Still, the association between tattoos and relatively early death by any manner, not necessarily violent, was striking. However, the presence of a tattoo is not de facto a predictor or marker of a poor outcome in health and survival but rather may represent an epiphenomenon. The association between having tattoos and risk-taking behavior has long been observed clinically, especially with people who obtain tattoos at younger ages. There is an indication of this observation at autopsy, in that persons with tattoos are significantly more likely to have an illicit drug detected than persons without tattoos and are more likely to die by a nonnatural manner with drugs or alcohol. These correlations may be associated with the greater incidence of fatality from overdose in this group.

Regarding the message or imagery of the tattoo, there may be trends suggesting that some types of tattoos may have some kind of association with certain outcomes, and some of the messages that people imprint in their skin, including negative ones, appear to be related to a violent or nonnatural death. However, the remarkable finding in these data was that tattoos of any kind may be associated with earlier death from many causes and manners.

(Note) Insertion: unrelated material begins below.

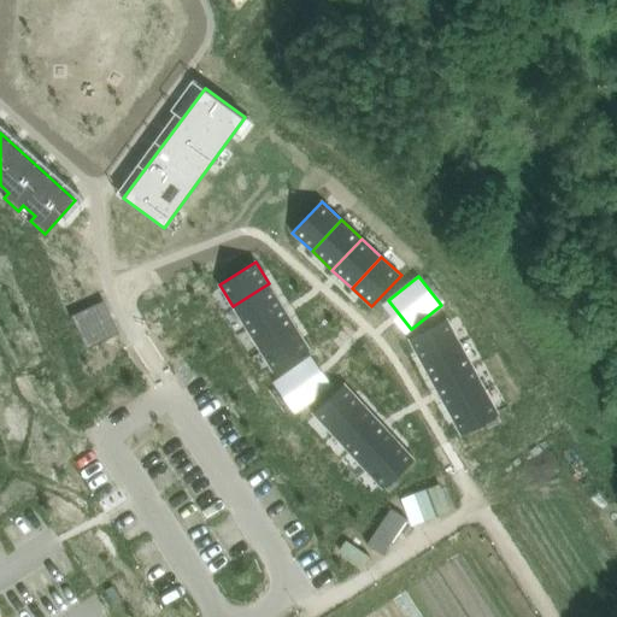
[(269,283),(233,306),(246,328),(282,305),(269,283)]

There have always been inherent risks in the process of tattooing, such as bleeding, tears, infections, allergic or inflammatory reaction, flare reaction within the tattoo area ("koebnerization"), activation of native disease such as lupus, pseudolymphomatous reaction, or pseudoepitheliomatous hyperplasia. Some of these risks have been mitigated by federal regulation of inks and state or local requirements for sterile instruments and clean procedures. The rate of clinical complications from tattoos presently is approximately 2%.

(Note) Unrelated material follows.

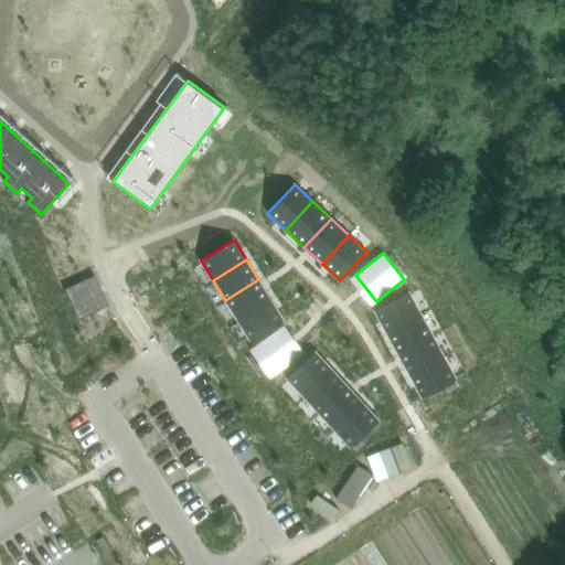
[(89,278),(65,289),(72,301),(95,290),(89,278)]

The behavioral risks that may accompany the mind-set that welcomes a tattoo have been described. They may include a "live for today" attitude, in which long-term consequences of personal decisions may not be considered in detail. Indeed, tattooing may be a paradigm of this phenomenon: while one embraces a certain tattoo at the time he or she receives it, the person may feel differently about the tattoo later; removal is fairly common some years after the original procedure. Such an inclination to commit to a permanent body marking could be related to a predisposition to make other short-term decisions that may have fatal consequences in serious situations that could lead to accidents, suicide, or homicide. This behavioral model is less clear for death by natural causes, however, which is also correlated with death at a younger age for many tattooed persons in the data shown herein. The exception to this trend is death from atherosclerotic cardiovascular disease, which remained predominantly an affliction of nontattooed persons. This difference may simply be a result of overall survival, however; possibly people with tattoos did not live late enough into middle or elderly age to develop complications of atherosclerosis.